"Budaya kereta api" adalah topik yang sangat luas, tetapi yang ingin saya bagikan dengan Anda adalah perbedaan yang saya alami saat menaiki kereta api antara kampung halaman saya di Beijing dan tempat kerja saya saat ini, Tokyo.
Saya datang ke Jepang (Tokyo) lagi pada Januari 2020 untuk urusan pekerjaan. Ini adalah kunjungan jangka panjang kedua saya. Terakhir kali sekitar tahun 1997, ketika saya belajar di luar negeri dan menghabiskan sekitar tujuh tahun di sana. Itu masa muda saya. (tertawa)
Saat itu, Beijing hanya memiliki dua jalur kereta api.
Sarana transportasi utama adalah bus dan sepeda, tetapi sekarang kereta bawah tanah telah menjadi jaringan transportasi besar dengan 24 jalur dan 428 stasiun (menurut mesin pencari China Baidu).
Sejak di Beijing dan sejak tiba di Tokyo, saya hampir setiap hari naik kereta. Ada dua hal yang sangat berkesan bagi saya.
Pertama-tama, kereta di Tokyo sangat sepi. Di kereta antara pukul 19.00 dan 20.00, Anda mungkin sesekali melihat orang-orang mengobrol, tetapi di kereta pagi yang penuh sesak, hampir tidak ada yang mengobrol. Jika Anda memejamkan mata, suasananya begitu sunyi sehingga Anda mungkin bertanya-tanya apakah Anda naik kereta sendirian. Ini benar-benar menunjukkan budaya Jepang untuk tidak mengganggu orang lain.
Di sisi lain, di Beijing, saya sesekali melihat orang-orang berbicara keras di telepon, dan saya sering melihat orang-orang dari perusahaan yang sama mengobrol di kereta dalam perjalanan pulang kerja. Saya juga sering mendengar percakapan seperti, "Kita makan malam apa malam ini? Bisakah kamu membeli sayuran?" Ketika mendengar hal-hal seperti itu, saya berpikir, "Hmm, saya jadi penasaran, jangan-jangan informasi pribadi saya bocor... (tertawa)."

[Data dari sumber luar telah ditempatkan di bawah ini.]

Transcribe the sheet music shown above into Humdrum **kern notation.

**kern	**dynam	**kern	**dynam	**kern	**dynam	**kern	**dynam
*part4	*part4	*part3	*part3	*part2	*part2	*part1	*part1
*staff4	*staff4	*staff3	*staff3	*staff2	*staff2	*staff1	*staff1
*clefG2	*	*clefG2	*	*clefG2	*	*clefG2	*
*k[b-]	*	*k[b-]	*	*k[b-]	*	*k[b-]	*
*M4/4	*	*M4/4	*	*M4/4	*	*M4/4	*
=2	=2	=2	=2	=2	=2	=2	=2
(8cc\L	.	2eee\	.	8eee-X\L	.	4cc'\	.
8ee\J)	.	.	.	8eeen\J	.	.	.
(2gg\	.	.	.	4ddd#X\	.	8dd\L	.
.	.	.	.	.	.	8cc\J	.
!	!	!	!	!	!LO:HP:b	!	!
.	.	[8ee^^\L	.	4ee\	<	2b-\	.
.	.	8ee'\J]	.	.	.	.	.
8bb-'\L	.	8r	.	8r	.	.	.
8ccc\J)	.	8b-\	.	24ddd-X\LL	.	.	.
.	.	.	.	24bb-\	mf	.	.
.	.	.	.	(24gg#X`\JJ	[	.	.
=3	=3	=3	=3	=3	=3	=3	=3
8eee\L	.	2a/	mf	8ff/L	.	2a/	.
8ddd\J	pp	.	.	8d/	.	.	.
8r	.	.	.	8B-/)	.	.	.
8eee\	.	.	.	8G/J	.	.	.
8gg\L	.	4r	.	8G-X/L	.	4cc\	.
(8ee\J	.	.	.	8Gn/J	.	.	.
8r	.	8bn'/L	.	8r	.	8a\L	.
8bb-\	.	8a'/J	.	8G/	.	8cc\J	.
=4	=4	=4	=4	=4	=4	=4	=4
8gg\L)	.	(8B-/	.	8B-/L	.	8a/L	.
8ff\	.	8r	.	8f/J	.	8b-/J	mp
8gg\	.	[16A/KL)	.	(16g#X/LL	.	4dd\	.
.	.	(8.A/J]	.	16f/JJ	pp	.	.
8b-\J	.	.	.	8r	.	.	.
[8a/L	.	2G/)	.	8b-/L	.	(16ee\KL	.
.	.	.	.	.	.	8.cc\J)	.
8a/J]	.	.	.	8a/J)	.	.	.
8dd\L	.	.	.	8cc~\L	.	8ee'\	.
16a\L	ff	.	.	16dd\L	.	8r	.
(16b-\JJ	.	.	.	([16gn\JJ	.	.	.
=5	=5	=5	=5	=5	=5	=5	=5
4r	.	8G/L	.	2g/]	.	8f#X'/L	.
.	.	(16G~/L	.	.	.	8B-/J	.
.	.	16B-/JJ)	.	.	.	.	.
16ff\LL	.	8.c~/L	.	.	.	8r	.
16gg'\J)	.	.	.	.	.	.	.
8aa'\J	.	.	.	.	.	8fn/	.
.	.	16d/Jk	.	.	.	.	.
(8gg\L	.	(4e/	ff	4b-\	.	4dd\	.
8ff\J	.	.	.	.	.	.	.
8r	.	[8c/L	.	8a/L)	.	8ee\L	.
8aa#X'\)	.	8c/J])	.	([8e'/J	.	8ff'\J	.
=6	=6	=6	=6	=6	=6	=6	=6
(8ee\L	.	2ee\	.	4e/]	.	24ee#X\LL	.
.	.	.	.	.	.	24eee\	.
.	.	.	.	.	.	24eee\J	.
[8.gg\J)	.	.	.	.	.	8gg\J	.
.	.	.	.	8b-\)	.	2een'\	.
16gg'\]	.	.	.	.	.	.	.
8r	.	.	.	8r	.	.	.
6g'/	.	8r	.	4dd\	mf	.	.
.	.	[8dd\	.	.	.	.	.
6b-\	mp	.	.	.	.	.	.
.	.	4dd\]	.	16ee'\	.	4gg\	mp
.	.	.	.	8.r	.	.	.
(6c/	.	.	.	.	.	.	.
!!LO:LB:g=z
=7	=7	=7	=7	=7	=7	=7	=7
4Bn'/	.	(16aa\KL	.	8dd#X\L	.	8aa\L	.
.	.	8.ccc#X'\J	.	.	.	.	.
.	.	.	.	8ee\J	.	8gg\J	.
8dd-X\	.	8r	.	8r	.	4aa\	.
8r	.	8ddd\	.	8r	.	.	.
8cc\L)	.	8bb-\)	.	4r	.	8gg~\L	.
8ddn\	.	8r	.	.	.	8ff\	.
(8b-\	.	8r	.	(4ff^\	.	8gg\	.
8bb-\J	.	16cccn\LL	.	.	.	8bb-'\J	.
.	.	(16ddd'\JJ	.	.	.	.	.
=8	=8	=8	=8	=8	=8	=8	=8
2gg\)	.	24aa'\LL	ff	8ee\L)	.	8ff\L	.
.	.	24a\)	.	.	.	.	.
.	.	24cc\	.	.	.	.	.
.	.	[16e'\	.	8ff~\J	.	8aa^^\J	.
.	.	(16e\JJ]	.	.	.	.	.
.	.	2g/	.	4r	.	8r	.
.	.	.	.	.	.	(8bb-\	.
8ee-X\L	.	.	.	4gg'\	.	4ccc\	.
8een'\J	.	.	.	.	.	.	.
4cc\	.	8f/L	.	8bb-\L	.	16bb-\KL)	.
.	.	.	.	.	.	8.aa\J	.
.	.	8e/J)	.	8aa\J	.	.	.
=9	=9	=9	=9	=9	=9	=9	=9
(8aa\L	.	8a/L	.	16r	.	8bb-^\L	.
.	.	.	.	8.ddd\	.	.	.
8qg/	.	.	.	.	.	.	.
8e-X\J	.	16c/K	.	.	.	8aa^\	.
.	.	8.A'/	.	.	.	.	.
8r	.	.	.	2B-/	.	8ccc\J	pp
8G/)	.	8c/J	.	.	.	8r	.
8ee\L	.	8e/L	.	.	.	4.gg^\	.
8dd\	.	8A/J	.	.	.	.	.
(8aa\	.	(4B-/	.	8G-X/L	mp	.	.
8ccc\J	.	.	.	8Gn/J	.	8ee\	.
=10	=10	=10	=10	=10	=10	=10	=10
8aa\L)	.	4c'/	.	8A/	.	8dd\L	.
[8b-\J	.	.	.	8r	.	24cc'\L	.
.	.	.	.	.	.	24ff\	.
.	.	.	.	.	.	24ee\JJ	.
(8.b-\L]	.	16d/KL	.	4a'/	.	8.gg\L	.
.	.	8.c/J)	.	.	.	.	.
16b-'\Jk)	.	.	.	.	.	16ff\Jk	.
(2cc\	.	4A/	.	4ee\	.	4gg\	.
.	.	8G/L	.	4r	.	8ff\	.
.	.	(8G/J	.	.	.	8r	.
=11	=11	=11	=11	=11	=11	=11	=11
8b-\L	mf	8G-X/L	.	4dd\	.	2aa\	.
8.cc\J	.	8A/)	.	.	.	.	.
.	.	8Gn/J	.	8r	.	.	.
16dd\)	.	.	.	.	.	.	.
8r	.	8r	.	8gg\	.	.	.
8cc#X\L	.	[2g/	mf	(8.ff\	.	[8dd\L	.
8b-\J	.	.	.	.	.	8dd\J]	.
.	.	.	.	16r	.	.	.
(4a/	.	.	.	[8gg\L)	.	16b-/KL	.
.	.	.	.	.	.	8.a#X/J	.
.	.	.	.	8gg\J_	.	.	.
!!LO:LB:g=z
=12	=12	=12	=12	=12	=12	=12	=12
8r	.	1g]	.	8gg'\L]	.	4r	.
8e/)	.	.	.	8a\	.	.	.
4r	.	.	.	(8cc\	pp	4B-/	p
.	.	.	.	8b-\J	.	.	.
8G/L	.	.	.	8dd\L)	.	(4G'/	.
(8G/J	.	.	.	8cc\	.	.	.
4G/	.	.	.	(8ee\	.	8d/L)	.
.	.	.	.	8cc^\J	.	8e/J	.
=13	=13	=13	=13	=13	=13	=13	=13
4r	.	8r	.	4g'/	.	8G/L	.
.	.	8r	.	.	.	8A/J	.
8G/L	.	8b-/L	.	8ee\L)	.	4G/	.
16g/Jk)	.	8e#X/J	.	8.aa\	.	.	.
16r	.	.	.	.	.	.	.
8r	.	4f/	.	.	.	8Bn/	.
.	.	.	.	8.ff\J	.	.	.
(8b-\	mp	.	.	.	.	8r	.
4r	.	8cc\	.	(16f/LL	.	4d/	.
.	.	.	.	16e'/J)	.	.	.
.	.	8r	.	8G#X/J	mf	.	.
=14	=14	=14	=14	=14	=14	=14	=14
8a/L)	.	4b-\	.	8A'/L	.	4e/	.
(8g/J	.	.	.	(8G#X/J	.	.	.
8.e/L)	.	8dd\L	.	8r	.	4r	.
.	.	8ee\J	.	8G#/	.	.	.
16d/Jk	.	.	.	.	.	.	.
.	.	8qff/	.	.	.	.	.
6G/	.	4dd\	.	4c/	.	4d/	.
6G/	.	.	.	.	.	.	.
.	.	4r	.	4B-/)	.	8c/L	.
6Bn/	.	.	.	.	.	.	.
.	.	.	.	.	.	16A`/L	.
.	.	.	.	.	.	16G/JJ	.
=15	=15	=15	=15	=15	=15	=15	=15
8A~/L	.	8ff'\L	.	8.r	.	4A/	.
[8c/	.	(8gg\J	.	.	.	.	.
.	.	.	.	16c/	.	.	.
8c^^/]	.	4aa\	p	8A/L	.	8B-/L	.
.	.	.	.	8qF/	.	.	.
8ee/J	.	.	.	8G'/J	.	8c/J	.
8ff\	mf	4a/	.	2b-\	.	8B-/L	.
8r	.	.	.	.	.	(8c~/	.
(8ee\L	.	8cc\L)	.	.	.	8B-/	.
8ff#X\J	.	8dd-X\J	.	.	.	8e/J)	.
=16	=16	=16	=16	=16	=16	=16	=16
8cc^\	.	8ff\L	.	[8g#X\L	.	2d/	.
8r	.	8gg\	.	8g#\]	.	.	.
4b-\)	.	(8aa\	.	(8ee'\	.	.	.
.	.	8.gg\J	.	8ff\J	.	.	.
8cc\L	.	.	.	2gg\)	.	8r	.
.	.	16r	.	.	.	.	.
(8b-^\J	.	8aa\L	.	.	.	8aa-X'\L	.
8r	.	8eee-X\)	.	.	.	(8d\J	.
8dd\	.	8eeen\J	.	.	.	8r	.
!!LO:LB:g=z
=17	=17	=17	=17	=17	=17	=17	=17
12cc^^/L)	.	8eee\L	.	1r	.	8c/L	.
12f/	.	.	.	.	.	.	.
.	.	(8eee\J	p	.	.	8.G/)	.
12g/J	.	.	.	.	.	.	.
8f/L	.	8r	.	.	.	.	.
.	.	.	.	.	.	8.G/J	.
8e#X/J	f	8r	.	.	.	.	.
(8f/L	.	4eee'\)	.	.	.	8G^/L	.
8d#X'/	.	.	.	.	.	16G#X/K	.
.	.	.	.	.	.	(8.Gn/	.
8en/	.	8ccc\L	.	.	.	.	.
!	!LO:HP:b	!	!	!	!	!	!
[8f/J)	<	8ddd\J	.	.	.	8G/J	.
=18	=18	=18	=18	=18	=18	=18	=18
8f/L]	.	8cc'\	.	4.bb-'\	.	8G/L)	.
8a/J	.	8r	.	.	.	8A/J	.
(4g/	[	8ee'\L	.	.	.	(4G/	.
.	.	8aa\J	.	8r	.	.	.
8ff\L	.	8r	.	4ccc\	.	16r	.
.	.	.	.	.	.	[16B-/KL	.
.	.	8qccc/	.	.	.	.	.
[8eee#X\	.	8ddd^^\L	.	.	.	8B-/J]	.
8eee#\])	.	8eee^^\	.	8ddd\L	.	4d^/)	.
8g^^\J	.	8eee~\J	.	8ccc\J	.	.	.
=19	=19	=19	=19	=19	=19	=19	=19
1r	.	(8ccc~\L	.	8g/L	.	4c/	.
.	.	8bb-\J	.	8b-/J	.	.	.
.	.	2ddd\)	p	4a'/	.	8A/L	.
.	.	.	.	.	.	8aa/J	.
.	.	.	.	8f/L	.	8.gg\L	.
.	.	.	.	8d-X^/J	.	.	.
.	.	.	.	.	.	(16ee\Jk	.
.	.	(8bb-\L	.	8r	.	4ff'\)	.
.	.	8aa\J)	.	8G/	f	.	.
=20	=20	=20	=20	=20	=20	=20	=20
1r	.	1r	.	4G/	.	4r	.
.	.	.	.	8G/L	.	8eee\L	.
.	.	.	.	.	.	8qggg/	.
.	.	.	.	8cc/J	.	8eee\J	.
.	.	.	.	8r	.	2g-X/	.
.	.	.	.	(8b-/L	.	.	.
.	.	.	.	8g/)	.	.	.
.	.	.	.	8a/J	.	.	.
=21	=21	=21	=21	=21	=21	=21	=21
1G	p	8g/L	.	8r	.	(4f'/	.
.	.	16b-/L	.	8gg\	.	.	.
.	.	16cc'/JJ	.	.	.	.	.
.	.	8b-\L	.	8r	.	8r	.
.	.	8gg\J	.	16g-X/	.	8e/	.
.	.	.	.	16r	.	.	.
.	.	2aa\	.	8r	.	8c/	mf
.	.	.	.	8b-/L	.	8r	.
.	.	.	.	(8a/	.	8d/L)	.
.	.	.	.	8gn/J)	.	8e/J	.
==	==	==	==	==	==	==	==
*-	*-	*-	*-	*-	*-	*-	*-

Sebenarnya, sebelum saya datang ke Jepang dari Beijing, sudah ada pengumuman di kereta bawah tanah Beijing yang berbunyi, "Harap tenang di kereta agar tidak mengganggu orang lain." Namun, karena perbedaan budaya, mungkin butuh waktu yang cukup lama sebelum kereta bisa sesunyi di Tokyo. Namun, saya juga berpikir akan menarik jika kereta bisa sepenuhnya seperti Tokyo.
Perbedaan lain yang saya perhatikan adalah pemeriksaan keamanan sebelum naik kereta. Di kereta bawah tanah Beijing, ada pemeriksaan keamanan sebelum memasuki gerbang tiket. Tingkatnya hampir sama dengan pemeriksaan keamanan bandara. Tas apa pun yang Anda bawa akan dimasukkan ke dalam mesin keamanan, dan seseorang akan melewati mesin tersebut. Dilihat dari mana pun, pemeriksaan ini tidak terlihat seperti sekadar token.


Kabarnya, JR (perusahaan kereta api) Jepang sebelumnya mempertimbangkan penerapan pemeriksaan keamanan sebagai langkah anti-terorisme. Mereka bahkan datang jauh-jauh ke Beijing untuk berkunjung. Setelah pertimbangan yang panjang, mereka tampaknya memutuskan bahwa pemeriksaan keamanan pada jam sibuk tidak mungkin dilakukan, dan mengurungkan niat tersebut. Secara pribadi, saya berharap operator kereta bawah tanah Beijing berhenti menggunakan langkah-langkah yang tidak berguna seperti itu. Namun, mau bagaimana lagi, karena ini adalah perusahaan milik negara.
Terlepas dari perbedaan-perbedaan ini, menurut saya Tokyo lebih baik dalam hal struktur stasiun dan kenyamanan, tetapi harga tiket di Beijing jauh lebih murah.
Saya dengar kereta api Jepang punya sejarah lebih dari 100 tahun. Saya yakin ada banyak daerah di Jepang dengan budaya kereta api yang unik. Saya ingin sekali naik kereta api keliling Jepang bersama teman-teman suatu hari nanti. Saya ingin sekali naik kereta, melihat pemandangan dari seluruh penjuru Jepang, menyantap makanan lezat, dan merasakan keramahan orang-orang yang saya temui.